## EXERCISE REQUIREMENTS:
When the line containing "PODOBNÉ FIRMY V OKOLÍ" is found in the data below, copy it and each line after it through the line containing "accesibilidad y conformidad.", exactly and with no others.

Dataset items:
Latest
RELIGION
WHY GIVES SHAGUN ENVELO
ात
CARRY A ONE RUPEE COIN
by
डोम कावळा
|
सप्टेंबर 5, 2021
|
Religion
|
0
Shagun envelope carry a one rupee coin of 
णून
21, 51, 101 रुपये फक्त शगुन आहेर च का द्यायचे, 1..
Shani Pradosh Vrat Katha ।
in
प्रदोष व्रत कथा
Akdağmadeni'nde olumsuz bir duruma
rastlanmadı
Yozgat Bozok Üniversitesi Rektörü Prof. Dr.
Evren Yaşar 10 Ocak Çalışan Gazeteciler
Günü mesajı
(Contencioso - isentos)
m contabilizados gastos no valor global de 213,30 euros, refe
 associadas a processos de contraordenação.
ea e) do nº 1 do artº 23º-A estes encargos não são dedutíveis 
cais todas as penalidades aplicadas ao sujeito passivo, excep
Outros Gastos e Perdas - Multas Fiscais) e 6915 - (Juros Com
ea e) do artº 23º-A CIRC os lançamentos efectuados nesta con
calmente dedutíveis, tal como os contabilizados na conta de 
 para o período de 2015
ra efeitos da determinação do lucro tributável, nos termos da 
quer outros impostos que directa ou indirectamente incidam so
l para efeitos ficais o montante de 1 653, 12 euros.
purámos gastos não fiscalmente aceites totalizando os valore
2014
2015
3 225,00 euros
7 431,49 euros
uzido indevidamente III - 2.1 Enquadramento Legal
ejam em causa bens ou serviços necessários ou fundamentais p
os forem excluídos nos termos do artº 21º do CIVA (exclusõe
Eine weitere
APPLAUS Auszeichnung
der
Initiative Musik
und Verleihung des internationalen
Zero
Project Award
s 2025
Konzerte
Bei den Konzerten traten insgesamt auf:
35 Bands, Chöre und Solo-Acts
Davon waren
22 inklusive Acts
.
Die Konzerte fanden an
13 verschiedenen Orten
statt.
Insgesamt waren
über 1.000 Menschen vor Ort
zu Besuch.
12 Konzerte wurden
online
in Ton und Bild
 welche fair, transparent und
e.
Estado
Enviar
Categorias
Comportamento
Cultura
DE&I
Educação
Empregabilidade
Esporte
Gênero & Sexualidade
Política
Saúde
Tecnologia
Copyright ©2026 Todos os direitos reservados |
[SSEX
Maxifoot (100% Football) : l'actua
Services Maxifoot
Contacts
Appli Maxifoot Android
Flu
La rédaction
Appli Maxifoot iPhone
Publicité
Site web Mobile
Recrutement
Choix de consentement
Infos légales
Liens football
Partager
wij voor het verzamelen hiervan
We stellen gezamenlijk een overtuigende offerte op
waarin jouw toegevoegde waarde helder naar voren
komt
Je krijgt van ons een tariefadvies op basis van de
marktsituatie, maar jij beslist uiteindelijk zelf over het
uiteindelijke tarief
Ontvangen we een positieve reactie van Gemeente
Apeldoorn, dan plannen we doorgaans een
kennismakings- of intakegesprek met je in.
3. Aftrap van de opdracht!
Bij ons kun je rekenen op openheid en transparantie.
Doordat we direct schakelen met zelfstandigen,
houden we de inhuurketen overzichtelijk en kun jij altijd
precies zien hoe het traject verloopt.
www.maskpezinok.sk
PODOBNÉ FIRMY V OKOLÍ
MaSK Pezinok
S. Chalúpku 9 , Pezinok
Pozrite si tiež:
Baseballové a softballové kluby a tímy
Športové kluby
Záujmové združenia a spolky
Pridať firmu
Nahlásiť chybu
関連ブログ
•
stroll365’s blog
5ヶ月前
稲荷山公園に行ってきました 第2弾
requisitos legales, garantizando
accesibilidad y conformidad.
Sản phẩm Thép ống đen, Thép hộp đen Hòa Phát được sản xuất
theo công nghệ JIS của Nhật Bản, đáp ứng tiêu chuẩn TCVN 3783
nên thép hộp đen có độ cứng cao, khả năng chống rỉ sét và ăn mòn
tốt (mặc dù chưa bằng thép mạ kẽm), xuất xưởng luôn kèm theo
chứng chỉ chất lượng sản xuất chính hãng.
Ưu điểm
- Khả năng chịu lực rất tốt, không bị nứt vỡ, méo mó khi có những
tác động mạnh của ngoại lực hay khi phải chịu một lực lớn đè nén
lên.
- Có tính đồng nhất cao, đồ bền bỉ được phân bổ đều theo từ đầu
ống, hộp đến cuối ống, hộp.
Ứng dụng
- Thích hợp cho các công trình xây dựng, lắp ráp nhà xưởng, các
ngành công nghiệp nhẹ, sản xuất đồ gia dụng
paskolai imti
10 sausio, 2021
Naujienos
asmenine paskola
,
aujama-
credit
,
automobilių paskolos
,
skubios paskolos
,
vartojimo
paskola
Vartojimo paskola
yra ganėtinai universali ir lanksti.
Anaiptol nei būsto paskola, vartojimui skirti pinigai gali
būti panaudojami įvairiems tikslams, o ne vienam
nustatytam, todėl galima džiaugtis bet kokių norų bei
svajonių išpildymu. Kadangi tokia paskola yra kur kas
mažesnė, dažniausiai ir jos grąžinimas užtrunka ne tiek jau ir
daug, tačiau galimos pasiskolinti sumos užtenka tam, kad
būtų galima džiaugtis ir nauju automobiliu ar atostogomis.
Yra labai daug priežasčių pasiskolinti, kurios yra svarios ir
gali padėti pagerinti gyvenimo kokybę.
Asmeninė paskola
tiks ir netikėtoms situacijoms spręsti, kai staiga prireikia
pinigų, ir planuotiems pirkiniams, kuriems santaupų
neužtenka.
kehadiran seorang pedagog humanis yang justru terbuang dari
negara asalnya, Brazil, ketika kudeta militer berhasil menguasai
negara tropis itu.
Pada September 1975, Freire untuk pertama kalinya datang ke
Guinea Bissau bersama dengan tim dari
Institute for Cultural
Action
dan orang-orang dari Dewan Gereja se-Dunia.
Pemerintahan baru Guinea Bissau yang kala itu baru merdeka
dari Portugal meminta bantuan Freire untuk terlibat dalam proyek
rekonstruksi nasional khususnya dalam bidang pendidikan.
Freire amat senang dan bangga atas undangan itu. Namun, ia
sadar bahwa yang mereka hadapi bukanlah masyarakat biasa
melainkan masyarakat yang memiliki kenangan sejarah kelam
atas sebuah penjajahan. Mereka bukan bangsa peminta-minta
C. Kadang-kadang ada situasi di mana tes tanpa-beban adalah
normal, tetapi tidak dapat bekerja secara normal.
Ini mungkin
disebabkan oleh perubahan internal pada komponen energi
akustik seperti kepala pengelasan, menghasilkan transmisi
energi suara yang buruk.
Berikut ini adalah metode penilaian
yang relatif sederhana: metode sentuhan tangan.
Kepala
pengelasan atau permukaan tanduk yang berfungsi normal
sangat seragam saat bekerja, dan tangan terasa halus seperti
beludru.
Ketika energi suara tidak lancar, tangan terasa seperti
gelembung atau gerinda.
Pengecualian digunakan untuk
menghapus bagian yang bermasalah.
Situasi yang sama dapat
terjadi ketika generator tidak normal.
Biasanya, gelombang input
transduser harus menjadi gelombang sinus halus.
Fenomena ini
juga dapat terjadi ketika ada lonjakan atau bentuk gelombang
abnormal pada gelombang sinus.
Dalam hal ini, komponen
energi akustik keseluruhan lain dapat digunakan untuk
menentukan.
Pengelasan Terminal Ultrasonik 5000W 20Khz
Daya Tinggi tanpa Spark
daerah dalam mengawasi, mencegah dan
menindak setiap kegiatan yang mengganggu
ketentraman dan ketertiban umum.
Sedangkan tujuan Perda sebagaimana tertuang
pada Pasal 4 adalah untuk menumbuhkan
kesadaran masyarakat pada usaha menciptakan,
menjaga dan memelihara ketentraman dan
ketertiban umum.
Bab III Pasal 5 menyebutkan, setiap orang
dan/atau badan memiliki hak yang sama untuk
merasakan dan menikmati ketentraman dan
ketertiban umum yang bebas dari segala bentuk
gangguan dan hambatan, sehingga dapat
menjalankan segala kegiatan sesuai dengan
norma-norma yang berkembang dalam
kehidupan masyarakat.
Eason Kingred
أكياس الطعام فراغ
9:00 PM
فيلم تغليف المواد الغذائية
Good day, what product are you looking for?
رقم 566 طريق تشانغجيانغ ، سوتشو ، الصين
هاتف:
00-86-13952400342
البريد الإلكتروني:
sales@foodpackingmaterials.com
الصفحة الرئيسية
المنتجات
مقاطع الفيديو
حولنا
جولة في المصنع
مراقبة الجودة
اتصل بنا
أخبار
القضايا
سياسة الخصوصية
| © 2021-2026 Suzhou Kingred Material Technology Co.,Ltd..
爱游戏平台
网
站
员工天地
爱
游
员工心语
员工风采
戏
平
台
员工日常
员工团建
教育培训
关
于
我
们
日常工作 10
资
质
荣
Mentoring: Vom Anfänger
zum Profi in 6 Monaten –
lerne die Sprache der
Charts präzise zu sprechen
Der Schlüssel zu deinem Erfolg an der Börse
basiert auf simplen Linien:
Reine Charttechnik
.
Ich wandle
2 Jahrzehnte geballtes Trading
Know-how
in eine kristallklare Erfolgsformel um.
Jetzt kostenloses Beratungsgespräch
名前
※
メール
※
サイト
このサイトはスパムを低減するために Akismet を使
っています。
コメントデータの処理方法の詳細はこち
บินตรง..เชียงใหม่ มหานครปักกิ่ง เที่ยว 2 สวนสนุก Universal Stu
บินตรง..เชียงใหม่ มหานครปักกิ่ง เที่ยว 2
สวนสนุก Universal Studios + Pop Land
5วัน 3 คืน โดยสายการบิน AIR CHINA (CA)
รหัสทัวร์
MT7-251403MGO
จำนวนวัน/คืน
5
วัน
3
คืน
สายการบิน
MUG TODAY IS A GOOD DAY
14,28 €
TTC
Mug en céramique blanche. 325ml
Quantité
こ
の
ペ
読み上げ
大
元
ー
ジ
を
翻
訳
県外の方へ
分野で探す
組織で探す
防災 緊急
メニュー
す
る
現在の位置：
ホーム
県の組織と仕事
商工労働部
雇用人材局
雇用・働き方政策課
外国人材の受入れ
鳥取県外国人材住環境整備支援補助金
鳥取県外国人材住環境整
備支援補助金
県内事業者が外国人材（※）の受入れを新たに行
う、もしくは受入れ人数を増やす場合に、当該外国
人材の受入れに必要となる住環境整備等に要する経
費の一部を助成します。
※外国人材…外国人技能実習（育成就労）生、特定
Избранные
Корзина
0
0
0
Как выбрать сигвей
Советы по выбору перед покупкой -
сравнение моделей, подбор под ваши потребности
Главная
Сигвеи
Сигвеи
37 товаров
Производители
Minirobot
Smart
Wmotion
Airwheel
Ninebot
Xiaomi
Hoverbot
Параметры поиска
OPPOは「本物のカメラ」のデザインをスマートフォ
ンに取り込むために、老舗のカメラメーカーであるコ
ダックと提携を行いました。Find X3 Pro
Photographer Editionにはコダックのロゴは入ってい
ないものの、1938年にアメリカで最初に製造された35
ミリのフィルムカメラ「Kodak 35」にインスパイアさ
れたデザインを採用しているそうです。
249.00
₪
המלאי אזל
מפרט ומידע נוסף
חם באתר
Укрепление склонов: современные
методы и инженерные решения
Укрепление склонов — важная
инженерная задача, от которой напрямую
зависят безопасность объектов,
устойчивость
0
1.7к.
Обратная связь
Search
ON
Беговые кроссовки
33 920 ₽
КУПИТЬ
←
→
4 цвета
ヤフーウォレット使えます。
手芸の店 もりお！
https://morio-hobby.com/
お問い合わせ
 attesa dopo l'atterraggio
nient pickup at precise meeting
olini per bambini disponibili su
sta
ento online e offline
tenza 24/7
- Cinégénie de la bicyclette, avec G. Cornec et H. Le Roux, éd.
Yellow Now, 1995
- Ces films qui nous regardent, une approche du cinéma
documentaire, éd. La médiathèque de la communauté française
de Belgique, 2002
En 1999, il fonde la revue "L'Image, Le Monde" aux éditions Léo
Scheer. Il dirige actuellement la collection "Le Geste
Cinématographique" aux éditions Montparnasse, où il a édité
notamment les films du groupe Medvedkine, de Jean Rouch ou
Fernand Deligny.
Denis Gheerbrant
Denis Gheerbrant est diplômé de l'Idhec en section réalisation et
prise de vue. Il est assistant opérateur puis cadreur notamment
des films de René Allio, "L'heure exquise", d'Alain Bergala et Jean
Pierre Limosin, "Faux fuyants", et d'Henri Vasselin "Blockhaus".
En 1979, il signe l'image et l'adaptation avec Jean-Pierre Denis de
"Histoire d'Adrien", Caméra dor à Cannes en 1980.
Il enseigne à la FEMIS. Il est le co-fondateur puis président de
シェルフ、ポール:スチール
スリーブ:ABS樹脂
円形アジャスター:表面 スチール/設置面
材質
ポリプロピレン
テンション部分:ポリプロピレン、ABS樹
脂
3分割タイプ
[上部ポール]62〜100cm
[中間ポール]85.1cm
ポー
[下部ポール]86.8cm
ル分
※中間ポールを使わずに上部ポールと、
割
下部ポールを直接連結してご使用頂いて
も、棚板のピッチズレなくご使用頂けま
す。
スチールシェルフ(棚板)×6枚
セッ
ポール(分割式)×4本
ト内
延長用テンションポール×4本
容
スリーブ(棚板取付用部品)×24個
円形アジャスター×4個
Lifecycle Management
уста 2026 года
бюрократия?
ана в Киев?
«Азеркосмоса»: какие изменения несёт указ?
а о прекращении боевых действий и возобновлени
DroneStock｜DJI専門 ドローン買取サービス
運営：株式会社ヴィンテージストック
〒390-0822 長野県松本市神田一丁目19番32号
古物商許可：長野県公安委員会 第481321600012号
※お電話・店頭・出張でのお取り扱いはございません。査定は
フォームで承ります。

## ANSWER TO THE EXERCISE:
PODOBNÉ FIRMY V OKOLÍ
MaSK Pezinok
S. Chalúpku 9 , Pezinok
Pozrite si tiež:
Baseballové a softballové kluby a tímy
Športové kluby
Záujmové združenia a spolky
Pridať firmu
Nahlásiť chybu
関連ブログ
•
stroll365’s blog
5ヶ月前
稲荷山公園に行ってきました 第2弾
requisitos legales, garantizando
accesibilidad y conformidad.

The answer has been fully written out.